**Brief**
Restate word for word the lines beginning with the one that contains "table_cell [196, 149, 1133, 221]" and ending at the bottom of the records below, both included.
=-=-=
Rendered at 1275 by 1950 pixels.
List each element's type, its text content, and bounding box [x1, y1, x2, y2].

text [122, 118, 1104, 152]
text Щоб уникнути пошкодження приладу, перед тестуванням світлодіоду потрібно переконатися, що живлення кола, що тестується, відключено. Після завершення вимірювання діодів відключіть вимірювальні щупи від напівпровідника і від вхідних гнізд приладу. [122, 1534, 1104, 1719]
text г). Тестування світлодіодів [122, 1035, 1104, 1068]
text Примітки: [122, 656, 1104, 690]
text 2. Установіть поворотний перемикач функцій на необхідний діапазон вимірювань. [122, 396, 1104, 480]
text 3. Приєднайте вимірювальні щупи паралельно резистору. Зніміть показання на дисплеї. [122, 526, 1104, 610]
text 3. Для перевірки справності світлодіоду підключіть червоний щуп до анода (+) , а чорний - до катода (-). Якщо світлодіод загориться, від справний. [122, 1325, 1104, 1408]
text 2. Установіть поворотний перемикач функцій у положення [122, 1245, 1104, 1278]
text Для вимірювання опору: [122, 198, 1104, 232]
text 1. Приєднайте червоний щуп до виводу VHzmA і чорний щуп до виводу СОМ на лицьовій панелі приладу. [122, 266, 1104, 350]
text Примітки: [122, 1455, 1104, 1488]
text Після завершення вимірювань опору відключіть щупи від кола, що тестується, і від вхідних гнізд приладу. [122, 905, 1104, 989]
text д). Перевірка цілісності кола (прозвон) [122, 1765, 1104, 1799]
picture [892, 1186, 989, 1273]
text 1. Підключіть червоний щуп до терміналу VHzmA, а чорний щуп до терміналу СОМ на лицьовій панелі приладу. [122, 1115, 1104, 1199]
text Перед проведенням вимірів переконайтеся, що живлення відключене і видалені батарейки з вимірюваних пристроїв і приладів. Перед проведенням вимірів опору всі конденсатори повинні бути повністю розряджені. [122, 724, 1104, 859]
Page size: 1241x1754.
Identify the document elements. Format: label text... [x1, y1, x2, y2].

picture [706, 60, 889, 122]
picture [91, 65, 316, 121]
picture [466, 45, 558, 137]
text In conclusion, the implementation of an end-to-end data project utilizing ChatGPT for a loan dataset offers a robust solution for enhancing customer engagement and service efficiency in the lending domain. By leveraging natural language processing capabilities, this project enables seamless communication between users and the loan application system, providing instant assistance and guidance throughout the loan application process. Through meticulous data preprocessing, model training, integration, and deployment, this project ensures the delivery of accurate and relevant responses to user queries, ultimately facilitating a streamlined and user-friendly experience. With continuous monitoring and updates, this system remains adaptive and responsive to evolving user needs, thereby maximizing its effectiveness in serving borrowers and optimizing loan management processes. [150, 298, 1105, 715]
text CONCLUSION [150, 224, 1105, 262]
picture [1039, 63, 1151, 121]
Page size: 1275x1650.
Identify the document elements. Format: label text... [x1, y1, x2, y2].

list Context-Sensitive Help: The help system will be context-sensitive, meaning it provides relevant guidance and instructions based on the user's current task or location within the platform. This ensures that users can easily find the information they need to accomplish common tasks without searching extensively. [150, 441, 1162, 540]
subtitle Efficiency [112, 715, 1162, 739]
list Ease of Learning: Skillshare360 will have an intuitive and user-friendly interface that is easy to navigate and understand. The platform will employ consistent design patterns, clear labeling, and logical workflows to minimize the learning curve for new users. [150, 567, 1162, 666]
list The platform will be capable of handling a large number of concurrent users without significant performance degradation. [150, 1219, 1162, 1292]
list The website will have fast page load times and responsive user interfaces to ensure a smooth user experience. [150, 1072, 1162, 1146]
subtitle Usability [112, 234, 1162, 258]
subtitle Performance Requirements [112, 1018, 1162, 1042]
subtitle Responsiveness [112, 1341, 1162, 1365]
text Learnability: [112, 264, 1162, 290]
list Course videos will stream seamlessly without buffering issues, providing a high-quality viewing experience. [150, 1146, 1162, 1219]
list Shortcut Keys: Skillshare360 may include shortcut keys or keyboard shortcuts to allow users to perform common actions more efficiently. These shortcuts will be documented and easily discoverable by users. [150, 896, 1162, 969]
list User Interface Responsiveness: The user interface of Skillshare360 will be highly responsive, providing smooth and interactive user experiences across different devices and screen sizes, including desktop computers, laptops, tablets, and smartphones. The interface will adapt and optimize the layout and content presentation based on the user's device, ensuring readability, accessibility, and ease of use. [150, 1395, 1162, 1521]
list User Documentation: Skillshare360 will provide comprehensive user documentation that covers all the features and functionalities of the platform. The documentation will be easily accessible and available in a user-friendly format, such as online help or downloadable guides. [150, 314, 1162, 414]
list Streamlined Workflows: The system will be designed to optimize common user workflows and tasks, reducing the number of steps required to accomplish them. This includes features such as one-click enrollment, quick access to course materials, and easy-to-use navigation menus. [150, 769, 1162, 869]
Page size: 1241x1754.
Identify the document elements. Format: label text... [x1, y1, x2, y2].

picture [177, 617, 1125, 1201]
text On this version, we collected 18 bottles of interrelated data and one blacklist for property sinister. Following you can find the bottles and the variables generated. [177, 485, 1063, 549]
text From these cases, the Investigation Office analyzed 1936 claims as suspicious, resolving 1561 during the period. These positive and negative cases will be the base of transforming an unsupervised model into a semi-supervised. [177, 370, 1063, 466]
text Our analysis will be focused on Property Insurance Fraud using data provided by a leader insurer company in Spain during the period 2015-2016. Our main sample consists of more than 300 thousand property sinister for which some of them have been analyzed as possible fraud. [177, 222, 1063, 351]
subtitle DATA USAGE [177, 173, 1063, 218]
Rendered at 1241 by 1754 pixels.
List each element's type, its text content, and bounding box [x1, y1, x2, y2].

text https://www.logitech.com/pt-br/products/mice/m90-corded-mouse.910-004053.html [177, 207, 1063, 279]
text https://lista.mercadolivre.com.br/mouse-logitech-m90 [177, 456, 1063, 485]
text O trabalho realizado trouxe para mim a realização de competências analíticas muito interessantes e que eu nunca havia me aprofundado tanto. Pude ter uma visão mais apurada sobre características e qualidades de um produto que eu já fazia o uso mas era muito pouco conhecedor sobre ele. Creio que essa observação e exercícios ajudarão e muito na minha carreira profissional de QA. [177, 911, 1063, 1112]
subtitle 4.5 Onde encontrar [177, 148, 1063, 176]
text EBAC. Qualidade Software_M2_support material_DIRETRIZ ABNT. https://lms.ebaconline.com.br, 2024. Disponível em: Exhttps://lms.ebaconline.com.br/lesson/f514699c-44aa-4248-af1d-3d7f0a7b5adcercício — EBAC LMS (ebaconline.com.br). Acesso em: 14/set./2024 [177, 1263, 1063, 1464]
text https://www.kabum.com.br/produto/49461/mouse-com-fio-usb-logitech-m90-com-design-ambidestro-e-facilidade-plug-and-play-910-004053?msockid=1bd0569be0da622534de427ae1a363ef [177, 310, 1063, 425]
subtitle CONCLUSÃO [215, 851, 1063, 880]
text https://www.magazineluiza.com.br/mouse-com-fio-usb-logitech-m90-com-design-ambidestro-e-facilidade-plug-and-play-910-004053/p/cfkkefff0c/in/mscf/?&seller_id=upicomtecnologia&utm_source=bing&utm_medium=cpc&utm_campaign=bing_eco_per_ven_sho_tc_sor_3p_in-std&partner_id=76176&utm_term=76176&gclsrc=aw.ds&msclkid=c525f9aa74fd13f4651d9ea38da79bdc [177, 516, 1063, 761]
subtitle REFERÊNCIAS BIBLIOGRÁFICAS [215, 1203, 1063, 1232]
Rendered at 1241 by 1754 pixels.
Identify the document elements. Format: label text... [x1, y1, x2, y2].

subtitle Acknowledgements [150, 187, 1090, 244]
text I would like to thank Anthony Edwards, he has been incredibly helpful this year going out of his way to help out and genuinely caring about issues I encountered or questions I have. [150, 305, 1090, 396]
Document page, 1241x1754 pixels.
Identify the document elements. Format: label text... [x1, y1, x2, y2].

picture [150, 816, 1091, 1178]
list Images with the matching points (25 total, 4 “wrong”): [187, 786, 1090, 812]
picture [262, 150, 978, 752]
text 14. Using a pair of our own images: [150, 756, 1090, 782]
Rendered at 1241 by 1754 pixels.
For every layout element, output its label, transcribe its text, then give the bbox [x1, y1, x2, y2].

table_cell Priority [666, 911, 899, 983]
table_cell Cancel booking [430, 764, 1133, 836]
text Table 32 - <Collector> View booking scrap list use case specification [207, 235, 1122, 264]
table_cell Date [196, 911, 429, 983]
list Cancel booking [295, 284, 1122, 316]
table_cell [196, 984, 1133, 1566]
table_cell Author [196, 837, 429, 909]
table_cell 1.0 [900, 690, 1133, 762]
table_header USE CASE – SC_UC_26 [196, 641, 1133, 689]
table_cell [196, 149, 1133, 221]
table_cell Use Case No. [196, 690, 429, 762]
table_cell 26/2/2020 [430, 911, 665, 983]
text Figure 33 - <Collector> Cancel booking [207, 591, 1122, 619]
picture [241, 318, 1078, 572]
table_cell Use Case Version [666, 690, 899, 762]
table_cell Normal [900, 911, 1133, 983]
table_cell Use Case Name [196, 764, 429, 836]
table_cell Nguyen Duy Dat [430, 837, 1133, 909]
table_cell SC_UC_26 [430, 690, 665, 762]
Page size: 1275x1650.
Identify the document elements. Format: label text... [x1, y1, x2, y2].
=-=-=
**The completed task**
table_cell [196, 149, 1133, 221]
table_cell Use Case No. [196, 690, 429, 762]
table_cell 26/2/2020 [430, 911, 665, 983]
text Figure 33 - <Collector> Cancel booking [207, 591, 1122, 619]
picture [241, 318, 1078, 572]
table_cell Use Case Version [666, 690, 899, 762]
table_cell Normal [900, 911, 1133, 983]
table_cell Use Case Name [196, 764, 429, 836]
table_cell Nguyen Duy Dat [430, 837, 1133, 909]
table_cell SC_UC_26 [430, 690, 665, 762]
Page size: 1275x1650.
Identify the document elements. Format: label text... [x1, y1, x2, y2].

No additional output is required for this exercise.